傷や熟れ過ぎなどの理由で市場に出回らないイチゴ

 規格外でも味は変わらない。梅原さんはその甘さに自信を持っており、「イチゴの廃棄を減らしたいという思いは元々あった」。だが、「規格外のイチゴを持ち込む場所がなく、農家の力だけでは難しい」と感じていた。

 生パスタの開発により、イチゴの廃棄量だけでなく、廃棄する手間も減った。

 梅原さんは「これまで捨てるしかなかったイチゴがパスタに生まれ変わり、多くの人に食べてもらえることがうれしい」と話した。


素材の風味生かす技

パスタ専門店

 「ストロベリー生パスタ」は、小麦粉、イチゴ、オリーブオイル、塩、酒精から作る。太麺「タリアテッレ」と細麺「スパゲティ」の2種類で、いずれも小麦粉4㌔に対してイチゴが1.5㌔練り込まれ、イチゴの風味をふんだんに味わえる。

 製麺を担当するのは、ひたちなか市と那珂市に店舗を構える生パスタ専門店「パスタイオ・ジェノヴァ」。小原健二オーナーシェフ(54)は「イチゴの香りを残すため、普段は使う卵を入れていない」と話す。着色料やシロップを加えず、自然な色味と味わいにこだわった。

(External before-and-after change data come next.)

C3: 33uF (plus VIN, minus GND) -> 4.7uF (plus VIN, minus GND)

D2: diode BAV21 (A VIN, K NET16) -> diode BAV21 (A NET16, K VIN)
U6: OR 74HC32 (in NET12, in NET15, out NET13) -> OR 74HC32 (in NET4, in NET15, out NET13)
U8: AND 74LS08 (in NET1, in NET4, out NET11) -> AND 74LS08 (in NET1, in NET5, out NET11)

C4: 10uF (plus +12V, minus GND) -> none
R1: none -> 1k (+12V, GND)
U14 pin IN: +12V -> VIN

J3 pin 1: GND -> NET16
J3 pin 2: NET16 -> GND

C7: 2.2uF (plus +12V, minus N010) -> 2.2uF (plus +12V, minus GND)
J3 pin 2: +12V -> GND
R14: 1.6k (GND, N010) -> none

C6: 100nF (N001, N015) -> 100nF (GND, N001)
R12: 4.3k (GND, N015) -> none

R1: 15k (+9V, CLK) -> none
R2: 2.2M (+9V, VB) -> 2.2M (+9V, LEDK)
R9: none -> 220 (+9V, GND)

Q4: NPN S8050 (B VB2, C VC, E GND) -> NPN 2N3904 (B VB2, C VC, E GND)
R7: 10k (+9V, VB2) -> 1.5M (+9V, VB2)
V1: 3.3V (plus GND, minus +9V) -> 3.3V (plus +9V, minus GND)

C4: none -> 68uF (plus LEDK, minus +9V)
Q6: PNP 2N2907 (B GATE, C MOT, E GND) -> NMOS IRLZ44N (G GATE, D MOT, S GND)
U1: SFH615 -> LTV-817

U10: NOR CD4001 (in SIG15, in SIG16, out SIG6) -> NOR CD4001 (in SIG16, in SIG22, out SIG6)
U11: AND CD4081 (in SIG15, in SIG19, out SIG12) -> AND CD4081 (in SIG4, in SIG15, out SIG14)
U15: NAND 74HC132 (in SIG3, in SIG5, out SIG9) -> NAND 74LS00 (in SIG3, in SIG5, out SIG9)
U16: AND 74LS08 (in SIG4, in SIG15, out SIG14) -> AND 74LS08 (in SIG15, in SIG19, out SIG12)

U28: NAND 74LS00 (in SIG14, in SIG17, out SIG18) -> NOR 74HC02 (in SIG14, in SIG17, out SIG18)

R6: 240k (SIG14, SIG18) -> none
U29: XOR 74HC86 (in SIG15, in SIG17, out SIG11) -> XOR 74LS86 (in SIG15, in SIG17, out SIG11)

トマトソースで味付けされた「ストロベリー生パスタ」の細麺=那珂市鴻巣

 昨年からは、パスタだけでなくスペイン発祥の洋菓子「カタラーナ」にも規格外イチゴのペーストを使い、販売している。

 小原さんは、生徒たちの取り組みに「刺激を受けた」と語る。自分の足で農場に行って食材を仕入れ、「食品ロス削減に取り組まなければ」と感じたという。

 店ではストロベリー生パスタの他にも、規格外のトマトで作ったパスタソースなど、市場に出回らない野菜や果物を使ったメニューの開発、提供に取り組む。

 パスタは現在、イベントなどで不定期に販売している。小原さんは「いずれはスーパーなどで継続的に販売できるようになればいい。もっと多くの人に知ってもらえたら」と今後を見据えている。